Pendant ce temps, les Jésuites se livraient à des traductions, à la direction de collèges, qui au tout début étaient au nombre de trois, avec 80 élèves, à l'évangélisation des zones païennes, comme les Agaw, qui obtinrent de l'empereur la promesse d'être protégés dans la mesure où ils accepteraient les Jésuites. Dans la correspondance de ces derniers, deux thèmes commencèrent à se faire jour: le problème du patriarcat catholique et celui d'un appui militaire. Le Négus demandait 1 500 soldats espagnols, grâce auxquels il pensait pouvoir se débarrasser de ses ennemis.

Les difficultés croissantes, au lieu de calmer le zèle du souverain, excitèrent plutôt son amour-propre et son activisme. D'abord, il interdit l'observance du sabbat, puis, alors que croissaient les protestations des populations Damot21 , il proclama son adhésion au catholicisme. La cérémonie se passa solennellement le 2 novembre 1621. Dans un cadre fastueux, le trésorier impérial Mälke'a Krestos rappela les erreurs christologiques et la triste fin des ennemis de l'orthodoxie; il proclama valide pour le royaume la condamnation de Dioscore à Chalcédoine. La seule vraie doctrine était celle des deux natures en Jésus-Christ, doctrine non importée, mais enseignée depuis toujours en Ethiopie.
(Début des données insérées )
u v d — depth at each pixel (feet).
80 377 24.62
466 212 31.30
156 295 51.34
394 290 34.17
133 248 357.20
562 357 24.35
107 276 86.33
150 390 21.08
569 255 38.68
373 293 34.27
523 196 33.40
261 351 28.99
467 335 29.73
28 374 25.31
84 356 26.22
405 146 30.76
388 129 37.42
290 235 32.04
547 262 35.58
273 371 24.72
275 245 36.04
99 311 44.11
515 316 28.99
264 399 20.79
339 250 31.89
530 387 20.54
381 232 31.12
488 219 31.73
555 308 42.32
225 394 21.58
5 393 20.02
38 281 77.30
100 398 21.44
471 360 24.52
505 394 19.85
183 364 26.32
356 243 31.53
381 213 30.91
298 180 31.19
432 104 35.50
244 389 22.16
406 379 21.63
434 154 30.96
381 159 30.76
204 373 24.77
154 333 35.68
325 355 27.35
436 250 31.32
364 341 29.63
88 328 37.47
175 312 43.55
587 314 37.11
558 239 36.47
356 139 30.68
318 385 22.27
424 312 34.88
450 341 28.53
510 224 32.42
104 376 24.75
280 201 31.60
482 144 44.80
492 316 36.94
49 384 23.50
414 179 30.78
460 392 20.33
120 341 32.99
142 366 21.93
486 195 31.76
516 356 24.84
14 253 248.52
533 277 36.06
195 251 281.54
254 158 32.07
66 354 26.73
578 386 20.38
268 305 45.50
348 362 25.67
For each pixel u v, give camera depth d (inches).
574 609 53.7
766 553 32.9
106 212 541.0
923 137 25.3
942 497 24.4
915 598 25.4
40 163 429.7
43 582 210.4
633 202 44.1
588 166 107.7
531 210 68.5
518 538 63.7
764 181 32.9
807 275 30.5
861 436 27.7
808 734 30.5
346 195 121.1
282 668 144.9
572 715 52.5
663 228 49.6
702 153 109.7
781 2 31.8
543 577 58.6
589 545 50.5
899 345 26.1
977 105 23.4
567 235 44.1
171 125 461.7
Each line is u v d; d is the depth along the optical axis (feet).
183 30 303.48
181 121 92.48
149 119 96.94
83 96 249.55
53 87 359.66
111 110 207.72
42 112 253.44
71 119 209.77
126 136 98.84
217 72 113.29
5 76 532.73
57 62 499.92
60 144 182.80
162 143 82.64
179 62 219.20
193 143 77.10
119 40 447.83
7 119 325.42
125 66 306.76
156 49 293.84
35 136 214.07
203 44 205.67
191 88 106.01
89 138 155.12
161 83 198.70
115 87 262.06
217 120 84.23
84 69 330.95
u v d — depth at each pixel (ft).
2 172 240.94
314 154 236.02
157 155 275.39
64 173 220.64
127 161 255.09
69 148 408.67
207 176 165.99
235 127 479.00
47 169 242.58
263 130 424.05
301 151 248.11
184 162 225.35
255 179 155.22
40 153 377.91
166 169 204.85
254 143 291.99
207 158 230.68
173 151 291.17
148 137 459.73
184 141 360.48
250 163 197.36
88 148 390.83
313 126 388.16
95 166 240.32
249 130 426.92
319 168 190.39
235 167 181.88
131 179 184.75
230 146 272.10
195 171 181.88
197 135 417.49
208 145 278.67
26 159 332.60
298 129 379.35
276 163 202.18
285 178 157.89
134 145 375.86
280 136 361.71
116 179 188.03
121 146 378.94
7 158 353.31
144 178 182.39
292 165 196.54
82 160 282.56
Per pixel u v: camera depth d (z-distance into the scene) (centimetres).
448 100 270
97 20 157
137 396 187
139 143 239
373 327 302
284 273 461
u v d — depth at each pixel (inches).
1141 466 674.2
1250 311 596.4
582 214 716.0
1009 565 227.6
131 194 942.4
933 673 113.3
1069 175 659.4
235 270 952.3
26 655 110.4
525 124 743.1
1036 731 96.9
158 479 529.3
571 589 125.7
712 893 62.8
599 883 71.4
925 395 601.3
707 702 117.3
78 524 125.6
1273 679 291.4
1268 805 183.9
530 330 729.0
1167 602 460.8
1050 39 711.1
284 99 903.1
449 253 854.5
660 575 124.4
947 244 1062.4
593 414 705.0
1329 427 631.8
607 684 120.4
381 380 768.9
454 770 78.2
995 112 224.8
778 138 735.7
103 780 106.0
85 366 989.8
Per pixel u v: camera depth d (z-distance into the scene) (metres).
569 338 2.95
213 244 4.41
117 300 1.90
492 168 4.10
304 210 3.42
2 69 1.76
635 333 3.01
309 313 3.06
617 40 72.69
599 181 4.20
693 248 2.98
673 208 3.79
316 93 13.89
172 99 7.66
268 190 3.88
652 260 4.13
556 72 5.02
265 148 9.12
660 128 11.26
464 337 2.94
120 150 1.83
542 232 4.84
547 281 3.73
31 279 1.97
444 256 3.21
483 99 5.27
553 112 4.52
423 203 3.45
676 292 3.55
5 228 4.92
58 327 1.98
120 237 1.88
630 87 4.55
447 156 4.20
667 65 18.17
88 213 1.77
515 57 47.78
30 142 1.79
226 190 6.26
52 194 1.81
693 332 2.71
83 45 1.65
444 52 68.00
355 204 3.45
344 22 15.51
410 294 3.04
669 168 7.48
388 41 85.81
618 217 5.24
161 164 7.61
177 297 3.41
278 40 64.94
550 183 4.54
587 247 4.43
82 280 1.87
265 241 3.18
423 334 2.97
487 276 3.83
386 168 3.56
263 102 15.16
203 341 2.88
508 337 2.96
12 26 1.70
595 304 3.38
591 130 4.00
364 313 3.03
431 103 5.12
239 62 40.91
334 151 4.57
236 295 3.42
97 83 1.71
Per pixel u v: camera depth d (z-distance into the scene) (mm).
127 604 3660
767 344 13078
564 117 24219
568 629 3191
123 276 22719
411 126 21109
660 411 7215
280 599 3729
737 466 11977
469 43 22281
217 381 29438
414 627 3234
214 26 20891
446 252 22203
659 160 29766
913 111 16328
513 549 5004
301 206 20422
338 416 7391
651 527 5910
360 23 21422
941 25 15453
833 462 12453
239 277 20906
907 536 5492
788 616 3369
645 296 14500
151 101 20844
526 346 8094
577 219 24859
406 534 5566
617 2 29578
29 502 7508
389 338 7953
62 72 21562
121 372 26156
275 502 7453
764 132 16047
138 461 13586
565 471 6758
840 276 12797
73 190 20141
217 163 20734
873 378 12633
La conclusionn fut: « elle est la foi de l'empereur et c'est aussi notre foi»22.

Dans l'intervalle, le Père Paez étant mort en 1622, la mission manquait d'ouvriers, au point qu'il ne restait plus que quatre prêtres et un frère. La Compagnie de Jésus fit un effort et envoya un groupe important de missionnaires; en même temps elle proposait à Philippe IV une liste de candidats pour le poste de patriarche. Le choix porta sur Alfonso Mendez (1579-1639), un bon théologien d'Evora, qui toutefois n'avait aucune notion de l'Ethiopie. Il fut consacré, en même temps que son coadjuteur Diego Seco, le 12 mars 1623. On avait choisi en même temps un second coadjuteur, en la personne de Juan da Rocha. Il avait été rarement choisi des personnes aussi peu faites pour ces fonctions. Mendez aurait dû par exemple arriver à Goa incognito, car les espions des Turcs veillaient et auraient pu en faire une bonne proie. Au contraire, il se laissa tenter par la manie de l'ostentation et se présenta avec tous les insignes pontificaux. Puis il se mit à disputer avec les Pères pour des questions économiques.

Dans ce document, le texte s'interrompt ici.